[Dataset entries]
====
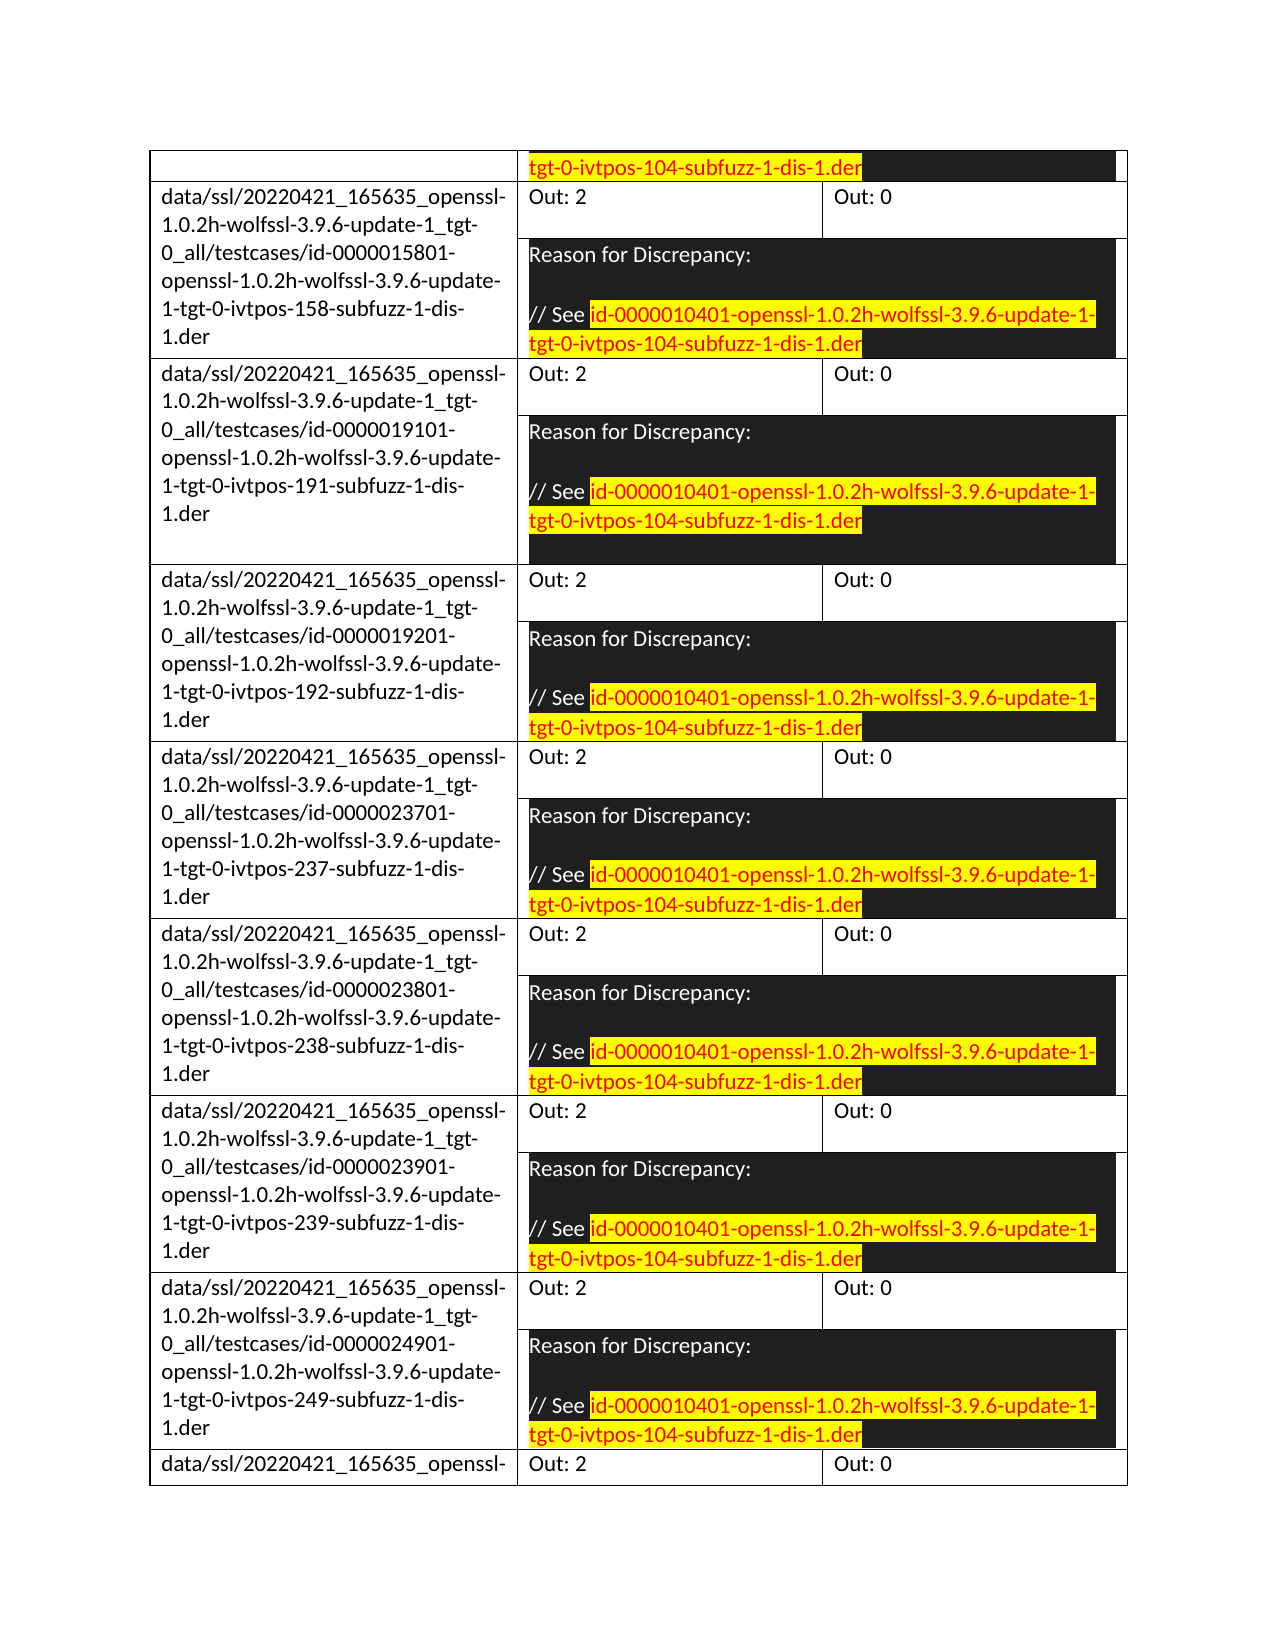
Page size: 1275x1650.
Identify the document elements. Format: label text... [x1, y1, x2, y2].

table_cell Out: 0 [823, 919, 1127, 975]
table_cell Out: 2 [518, 182, 822, 238]
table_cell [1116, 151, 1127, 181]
table_cell data/ssl/20220421_165635_openssl-1.0.2h-wolfssl-3.9.6-update-1_tgt-0_all/testcases/id-0000019201-openssl-1.0.2h-wolfssl-3.9.6-update-1-tgt-0-ivtpos-192-subfuzz-1-dis-1.der [151, 565, 517, 741]
table_cell data/ssl/20220421_165635_openssl-1.0.2h-wolfssl-3.9.6-update-1_tgt-0_all/testcases/id-0000015801-openssl-1.0.2h-wolfssl-3.9.6-update-1-tgt-0-ivtpos-158-subfuzz-1-dis-1.der [151, 182, 517, 358]
table_cell Out: 2 [518, 919, 822, 975]
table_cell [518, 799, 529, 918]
====
- Aim of the task:
Return the preceding entries verbatim, with the pictures excluded.

- Response box:
Page size: 1275x1650.
Identify the document elements. Format: label text... [x1, y1, x2, y2].

table_cell Out: 0 [823, 919, 1127, 975]
table_cell Out: 2 [518, 182, 822, 238]
table_cell [1116, 151, 1127, 181]
table_cell data/ssl/20220421_165635_openssl-1.0.2h-wolfssl-3.9.6-update-1_tgt-0_all/testcases/id-0000019201-openssl-1.0.2h-wolfssl-3.9.6-update-1-tgt-0-ivtpos-192-subfuzz-1-dis-1.der [151, 565, 517, 741]
table_cell data/ssl/20220421_165635_openssl-1.0.2h-wolfssl-3.9.6-update-1_tgt-0_all/testcases/id-0000015801-openssl-1.0.2h-wolfssl-3.9.6-update-1-tgt-0-ivtpos-158-subfuzz-1-dis-1.der [151, 182, 517, 358]
table_cell Out: 2 [518, 919, 822, 975]
table_cell [518, 799, 529, 918]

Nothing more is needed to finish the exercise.